I have a domain managed via Amazon's Route53 service. I have a Google Apps (free) account with 10 full users. To facilitate more than 10 users (we need about 12-14), I've been using a setup whereby extra users are represented as 'groups'. From time-to-time, however, they have problems sending/receiving mail, which is marked as spam. For each 'group', a normal gmail account is set up, and configured to receive mail from the group's email address, and send mail via Google's SMTP server.
For email sent from our site, we use Amazon's SES service.
I've tried a couple of online-spf checking services and the results look generally OK. However, I do have the following warning from Google's CheckMX tool:
There SHOULD be a valid SPF record.
SPF record specifies Gmail's IP addresses as valid for sending domain's messages If no other servers send mail on behalf of this domain then this record SHOULD be set to "v=spf1 include:_spf.google.com ~all"

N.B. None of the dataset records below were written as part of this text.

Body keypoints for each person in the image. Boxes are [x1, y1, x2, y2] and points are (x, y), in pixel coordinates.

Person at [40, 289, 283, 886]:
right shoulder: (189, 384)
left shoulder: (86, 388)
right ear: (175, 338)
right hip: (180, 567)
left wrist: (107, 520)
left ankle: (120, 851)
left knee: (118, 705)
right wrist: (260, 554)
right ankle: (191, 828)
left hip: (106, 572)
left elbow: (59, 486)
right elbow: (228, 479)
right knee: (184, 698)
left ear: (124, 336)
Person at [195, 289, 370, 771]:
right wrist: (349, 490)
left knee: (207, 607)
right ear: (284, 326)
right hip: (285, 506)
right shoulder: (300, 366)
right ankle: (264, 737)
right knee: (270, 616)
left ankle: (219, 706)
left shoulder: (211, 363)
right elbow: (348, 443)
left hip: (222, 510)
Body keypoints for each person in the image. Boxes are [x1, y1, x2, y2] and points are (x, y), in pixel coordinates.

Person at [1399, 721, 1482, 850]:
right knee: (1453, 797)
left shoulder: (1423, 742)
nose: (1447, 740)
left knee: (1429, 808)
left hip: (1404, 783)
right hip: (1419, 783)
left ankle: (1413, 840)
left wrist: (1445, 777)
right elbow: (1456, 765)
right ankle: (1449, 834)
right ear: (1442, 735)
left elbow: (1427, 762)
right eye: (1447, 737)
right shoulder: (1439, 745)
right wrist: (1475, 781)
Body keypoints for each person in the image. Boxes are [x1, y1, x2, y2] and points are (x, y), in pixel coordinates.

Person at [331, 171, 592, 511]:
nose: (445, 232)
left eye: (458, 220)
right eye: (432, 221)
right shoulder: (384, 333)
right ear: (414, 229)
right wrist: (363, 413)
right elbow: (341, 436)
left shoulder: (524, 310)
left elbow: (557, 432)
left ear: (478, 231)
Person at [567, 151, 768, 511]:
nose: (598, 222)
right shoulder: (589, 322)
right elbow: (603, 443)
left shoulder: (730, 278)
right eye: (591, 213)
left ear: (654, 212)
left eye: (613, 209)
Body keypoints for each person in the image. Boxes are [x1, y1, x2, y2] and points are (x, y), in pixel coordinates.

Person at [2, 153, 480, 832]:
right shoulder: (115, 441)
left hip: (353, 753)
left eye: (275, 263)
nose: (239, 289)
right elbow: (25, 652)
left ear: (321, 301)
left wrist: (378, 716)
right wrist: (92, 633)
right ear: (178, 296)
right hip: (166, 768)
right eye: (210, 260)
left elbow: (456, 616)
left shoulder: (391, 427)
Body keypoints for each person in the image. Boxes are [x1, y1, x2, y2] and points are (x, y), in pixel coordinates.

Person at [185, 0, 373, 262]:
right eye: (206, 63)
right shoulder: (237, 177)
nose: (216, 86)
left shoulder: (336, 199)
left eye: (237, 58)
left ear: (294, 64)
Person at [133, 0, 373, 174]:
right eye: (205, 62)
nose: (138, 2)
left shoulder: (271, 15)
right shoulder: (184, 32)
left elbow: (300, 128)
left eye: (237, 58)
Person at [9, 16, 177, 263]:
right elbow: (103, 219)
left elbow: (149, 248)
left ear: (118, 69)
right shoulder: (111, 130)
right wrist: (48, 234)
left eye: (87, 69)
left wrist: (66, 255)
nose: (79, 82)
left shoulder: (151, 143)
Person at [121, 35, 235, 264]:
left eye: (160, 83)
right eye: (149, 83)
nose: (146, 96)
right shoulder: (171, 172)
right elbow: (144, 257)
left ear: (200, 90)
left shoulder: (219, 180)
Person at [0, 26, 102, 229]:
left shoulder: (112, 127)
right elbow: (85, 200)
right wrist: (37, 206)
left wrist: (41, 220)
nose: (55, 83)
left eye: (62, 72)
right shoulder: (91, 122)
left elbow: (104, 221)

My current SPF record reads:
"v=spf1 include:_spf.google.com include:amazonses.com ?all"
I'm not sure if this could be the cause of the problem; is there an adjustment I should make?
The warning from Google's MX tool is not a big problem. It's happening because your SPF record is not precisely the same as the one in their example. Since you are authorising Amazon's SES to send mail on your domain's behalf, your SPF record will have to be different from Google's example.
The
?all
at the end, however, renders your SPF record almost useless. I understand that you're probably just testing it at the moment but you should change it to-all
once you're confident that it's correct.You can whitelist certain IP addresses in Google Apps's admin interface. I think you can do ranges as well (if I remember correctly.) so you should be able to whitelist all of Amazon SES.
The reason for the emails being marked as spam may be unrelated to SPF or groups. It may be the content of the mail. At the top of each spam message in Gmail's web interface, it lists the reason why it's in spam.